Records from a data source:
== Segment start ==

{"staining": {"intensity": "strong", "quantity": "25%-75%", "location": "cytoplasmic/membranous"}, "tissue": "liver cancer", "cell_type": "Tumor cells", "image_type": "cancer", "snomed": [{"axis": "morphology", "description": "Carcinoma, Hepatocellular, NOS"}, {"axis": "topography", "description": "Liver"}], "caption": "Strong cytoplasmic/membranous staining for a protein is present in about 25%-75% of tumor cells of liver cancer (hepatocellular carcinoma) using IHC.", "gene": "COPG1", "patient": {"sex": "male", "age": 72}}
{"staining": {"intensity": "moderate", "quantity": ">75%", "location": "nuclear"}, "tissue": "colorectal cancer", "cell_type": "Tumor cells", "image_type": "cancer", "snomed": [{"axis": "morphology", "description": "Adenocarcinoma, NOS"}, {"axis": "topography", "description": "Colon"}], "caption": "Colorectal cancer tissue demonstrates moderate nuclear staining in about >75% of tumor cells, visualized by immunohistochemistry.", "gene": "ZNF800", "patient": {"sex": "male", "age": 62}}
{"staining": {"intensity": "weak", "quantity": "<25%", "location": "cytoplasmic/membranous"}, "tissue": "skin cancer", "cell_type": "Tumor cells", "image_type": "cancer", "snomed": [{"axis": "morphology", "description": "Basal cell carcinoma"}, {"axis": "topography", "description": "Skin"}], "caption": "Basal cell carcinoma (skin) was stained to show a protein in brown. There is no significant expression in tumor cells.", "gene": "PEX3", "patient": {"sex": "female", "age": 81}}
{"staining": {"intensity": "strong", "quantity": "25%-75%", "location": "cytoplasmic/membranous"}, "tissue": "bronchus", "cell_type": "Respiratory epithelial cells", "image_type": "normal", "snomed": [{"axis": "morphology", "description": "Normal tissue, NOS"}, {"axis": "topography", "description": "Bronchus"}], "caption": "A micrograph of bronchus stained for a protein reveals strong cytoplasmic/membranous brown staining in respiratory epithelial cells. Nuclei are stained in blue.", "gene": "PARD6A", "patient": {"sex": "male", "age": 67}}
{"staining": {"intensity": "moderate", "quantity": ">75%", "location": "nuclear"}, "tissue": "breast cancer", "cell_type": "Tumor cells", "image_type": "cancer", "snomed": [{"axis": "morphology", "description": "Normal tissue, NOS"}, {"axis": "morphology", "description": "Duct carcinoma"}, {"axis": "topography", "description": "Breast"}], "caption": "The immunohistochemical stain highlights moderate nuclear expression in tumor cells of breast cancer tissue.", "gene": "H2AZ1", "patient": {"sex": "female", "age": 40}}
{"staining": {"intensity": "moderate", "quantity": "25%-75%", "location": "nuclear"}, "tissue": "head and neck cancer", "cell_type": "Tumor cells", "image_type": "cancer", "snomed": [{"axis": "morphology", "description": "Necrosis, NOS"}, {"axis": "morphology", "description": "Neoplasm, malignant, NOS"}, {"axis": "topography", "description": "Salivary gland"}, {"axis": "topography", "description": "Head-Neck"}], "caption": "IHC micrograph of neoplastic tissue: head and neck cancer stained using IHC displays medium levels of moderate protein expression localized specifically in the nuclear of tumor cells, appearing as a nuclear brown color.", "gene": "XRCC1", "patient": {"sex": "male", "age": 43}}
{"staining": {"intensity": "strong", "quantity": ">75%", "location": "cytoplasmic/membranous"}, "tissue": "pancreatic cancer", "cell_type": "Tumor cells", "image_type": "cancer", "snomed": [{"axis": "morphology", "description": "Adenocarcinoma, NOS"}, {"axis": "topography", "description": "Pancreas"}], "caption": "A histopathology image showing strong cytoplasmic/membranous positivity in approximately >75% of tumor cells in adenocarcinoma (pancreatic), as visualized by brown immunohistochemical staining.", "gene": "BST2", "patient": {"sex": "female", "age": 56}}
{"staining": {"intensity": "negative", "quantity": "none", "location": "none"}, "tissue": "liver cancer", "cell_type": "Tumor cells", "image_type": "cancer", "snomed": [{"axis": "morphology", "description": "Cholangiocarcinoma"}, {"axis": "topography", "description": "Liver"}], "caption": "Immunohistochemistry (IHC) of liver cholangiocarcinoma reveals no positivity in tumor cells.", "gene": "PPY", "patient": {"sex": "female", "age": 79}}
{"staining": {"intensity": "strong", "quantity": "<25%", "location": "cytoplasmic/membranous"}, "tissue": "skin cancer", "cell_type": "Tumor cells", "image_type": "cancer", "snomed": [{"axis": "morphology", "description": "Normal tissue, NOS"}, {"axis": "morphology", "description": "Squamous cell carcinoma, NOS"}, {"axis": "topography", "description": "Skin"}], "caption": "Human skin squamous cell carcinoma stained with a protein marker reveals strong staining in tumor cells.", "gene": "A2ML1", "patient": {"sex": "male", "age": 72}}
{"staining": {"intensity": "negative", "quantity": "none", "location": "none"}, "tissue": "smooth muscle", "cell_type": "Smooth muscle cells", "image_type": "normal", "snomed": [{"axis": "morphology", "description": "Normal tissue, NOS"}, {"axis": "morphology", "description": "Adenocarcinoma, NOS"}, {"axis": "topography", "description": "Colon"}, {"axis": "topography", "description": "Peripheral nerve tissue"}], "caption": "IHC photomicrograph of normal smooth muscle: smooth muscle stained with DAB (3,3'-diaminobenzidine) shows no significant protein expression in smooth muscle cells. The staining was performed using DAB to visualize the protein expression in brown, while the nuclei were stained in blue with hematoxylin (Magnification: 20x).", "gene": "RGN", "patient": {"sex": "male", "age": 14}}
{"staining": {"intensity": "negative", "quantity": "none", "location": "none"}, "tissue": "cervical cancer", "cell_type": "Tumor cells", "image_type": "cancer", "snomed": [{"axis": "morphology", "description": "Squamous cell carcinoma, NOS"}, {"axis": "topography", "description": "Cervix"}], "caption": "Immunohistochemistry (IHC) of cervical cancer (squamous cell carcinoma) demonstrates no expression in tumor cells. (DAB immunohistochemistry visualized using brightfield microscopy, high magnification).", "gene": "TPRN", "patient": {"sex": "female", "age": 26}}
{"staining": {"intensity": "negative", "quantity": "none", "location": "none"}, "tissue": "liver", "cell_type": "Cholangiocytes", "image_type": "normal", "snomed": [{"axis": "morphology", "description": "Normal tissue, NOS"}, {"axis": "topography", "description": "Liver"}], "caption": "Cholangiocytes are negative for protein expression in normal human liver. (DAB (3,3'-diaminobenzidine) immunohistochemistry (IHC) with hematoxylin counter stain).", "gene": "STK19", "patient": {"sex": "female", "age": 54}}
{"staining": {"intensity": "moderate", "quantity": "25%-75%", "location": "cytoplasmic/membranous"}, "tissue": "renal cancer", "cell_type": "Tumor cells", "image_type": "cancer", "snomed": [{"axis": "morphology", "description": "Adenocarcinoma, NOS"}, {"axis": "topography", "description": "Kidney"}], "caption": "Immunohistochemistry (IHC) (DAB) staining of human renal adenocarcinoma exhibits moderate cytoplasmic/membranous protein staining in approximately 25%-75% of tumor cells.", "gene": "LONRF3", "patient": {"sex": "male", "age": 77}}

== Segment end ==

What to produce:
Lines, not occurrences, are what count: report how many lines of the records above include the word "blue", and nothing else.

Result:
2